The Final Blessing
Moses gives his last speech to his people.
The late Rev. Dr. Martin Luther King Jr. invoked the scene on Mount Nebo in the famous speech he delivered in Memphis the day before he was assassinated (1968). He said: "Well, I don't know what will happen now. We've got some difficult days ahead. But it doesn't matter with me now. Because I've been to the mountaintop. And I don't mind. Like anybody, I would like to live a long life. Longevity has its place. But I'm not concerned about that now. I just want to do God's will. And He's allowed me to go up to the mountain. And I've looked over. And I've seen the promised land. I may not get there with you. But I want you to know tonight, that we, as a people, will get to the promised land" (I See the Promised Land," April 3, 1968).
This speech turned out to be Dr, King's last. Like Moses, his final words were a blessing for justice and peace in the service of God. This legacy of hope and vision of who we can and must become urges us on, reminding us of the dreams that remain for us to actualize.
Whenever we finish a book of the Torah in the synagogue's cycle of readings, those who are present respond immediately with three words: Chazak, chazak, v'nitchazek! Be strong, be strong [in the singular] and we will be strong [in the plural]." My late father, Rabbi Wolfe Kelman, taught: Why do we say chazak twice, when once would be enough? It is to tell us that if you and I each are strong, then together we are even stronger. In other words, this is a true "win/win" situation: I need you to be strong so I can be strong too.
My father's lesson is especially true for the Jewish people today. As Jewish women, we need to be strong so that we can experience and contribute to the fullness of our Jewish tradition. Women's entry into the leadership of Jewish life and their involvement in every aspect of communal, religious, and intellectual life is the blessing of the last 30 years. Women have opened new vistas, introduced innovations in every vital sphere of Jewish living, and empowered themselves and their daughters and granddaughters. The Jewish world has been profoundly reshaped: yet there is still a way to go.
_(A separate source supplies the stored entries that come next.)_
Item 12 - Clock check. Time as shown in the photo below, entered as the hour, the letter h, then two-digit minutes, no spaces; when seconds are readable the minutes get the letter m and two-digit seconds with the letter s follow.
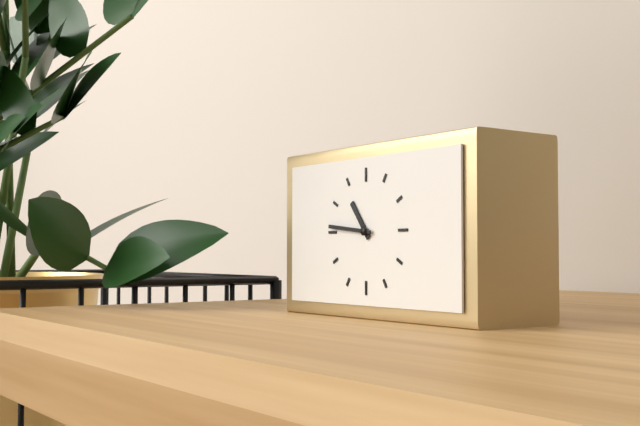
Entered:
10h46
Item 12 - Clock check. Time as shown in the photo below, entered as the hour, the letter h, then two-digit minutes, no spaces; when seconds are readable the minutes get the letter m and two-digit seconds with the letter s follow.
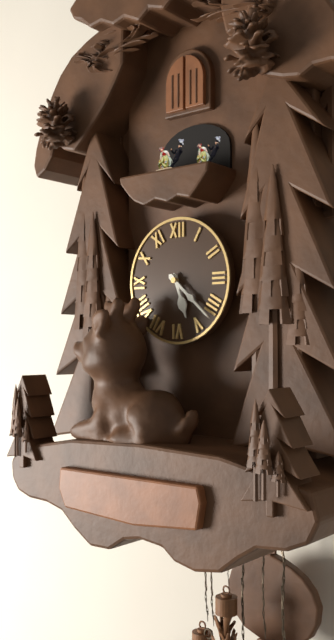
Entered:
5h22
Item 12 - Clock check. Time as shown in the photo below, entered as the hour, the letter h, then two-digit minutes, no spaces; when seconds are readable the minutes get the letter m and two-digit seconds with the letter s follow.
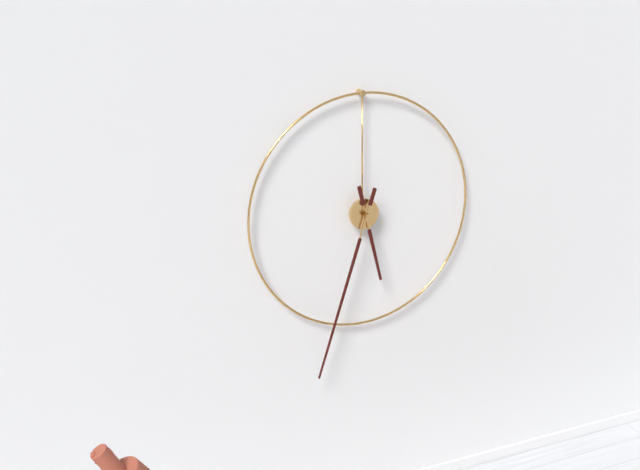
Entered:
5h33
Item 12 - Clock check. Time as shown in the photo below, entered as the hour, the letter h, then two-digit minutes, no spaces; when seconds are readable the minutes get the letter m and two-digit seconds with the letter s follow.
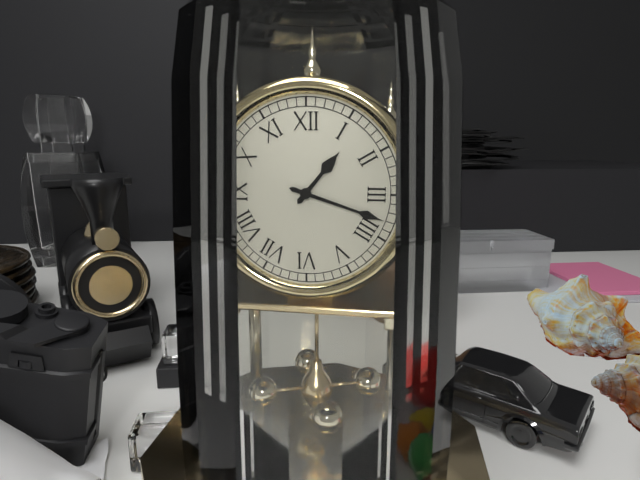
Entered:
1h18
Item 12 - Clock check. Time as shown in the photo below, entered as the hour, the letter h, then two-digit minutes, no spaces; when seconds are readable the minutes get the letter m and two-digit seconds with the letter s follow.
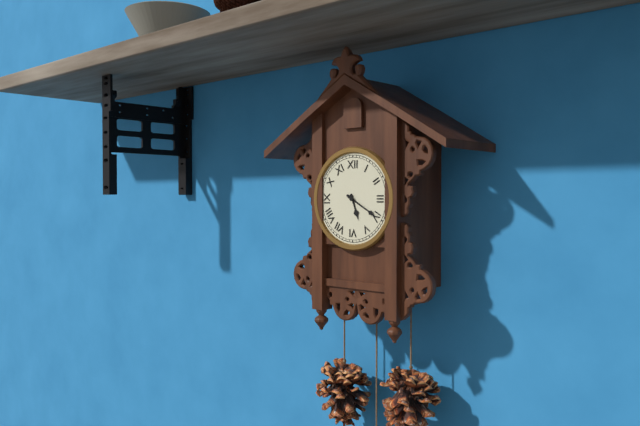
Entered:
5h20
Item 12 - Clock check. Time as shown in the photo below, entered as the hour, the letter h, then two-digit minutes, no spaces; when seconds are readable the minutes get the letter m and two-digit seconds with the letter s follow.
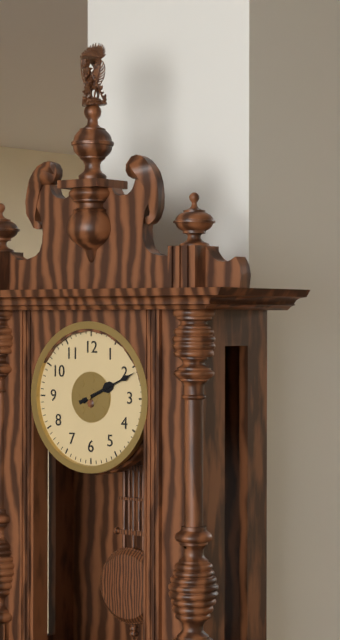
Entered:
2h11
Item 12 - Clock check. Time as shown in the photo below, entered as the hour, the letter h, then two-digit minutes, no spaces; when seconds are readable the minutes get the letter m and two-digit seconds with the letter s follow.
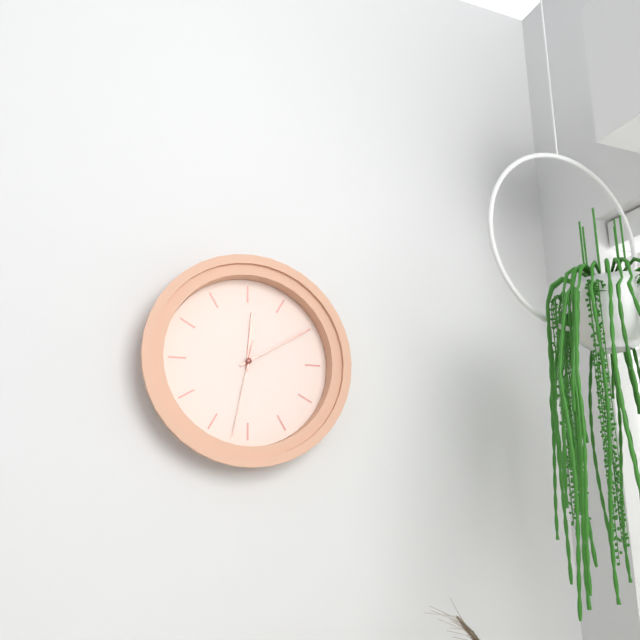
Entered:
12h10m32s
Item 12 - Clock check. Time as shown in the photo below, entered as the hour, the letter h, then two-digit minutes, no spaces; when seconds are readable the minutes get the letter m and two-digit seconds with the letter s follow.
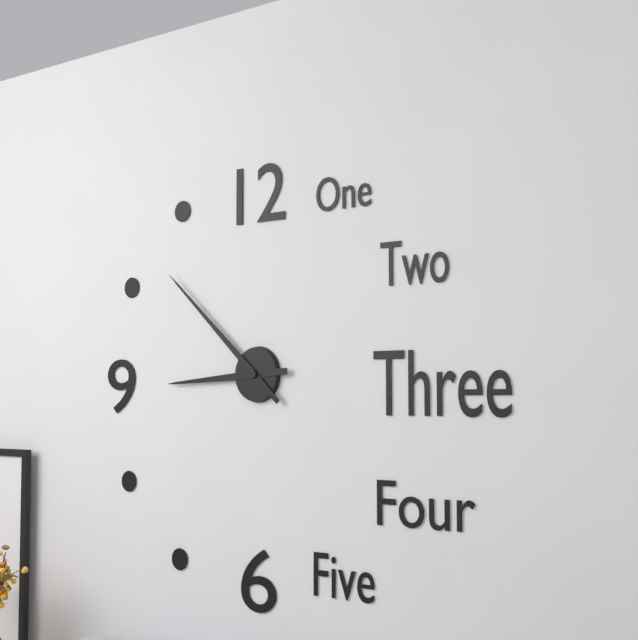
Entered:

Future generations of women must continue to redefine family and work, renew ritual, scale new horizon s of scholarship, write liturgy and poetry, and make music, all the while recreating the Jewish community and its structures. The Jewish people can only be strong when it embraces all of its members; it takes the involvement of both Jewish women and Jewish men to make our community fuller and more vibrant.
Thus, the reading of the Torah ends with blessings and the charge to strengthen ourselves and our community. Moses teaches us to reach for blessings for ourselves and others, to strive for the humility to know our task, and to dream of how to transform what is to what can be.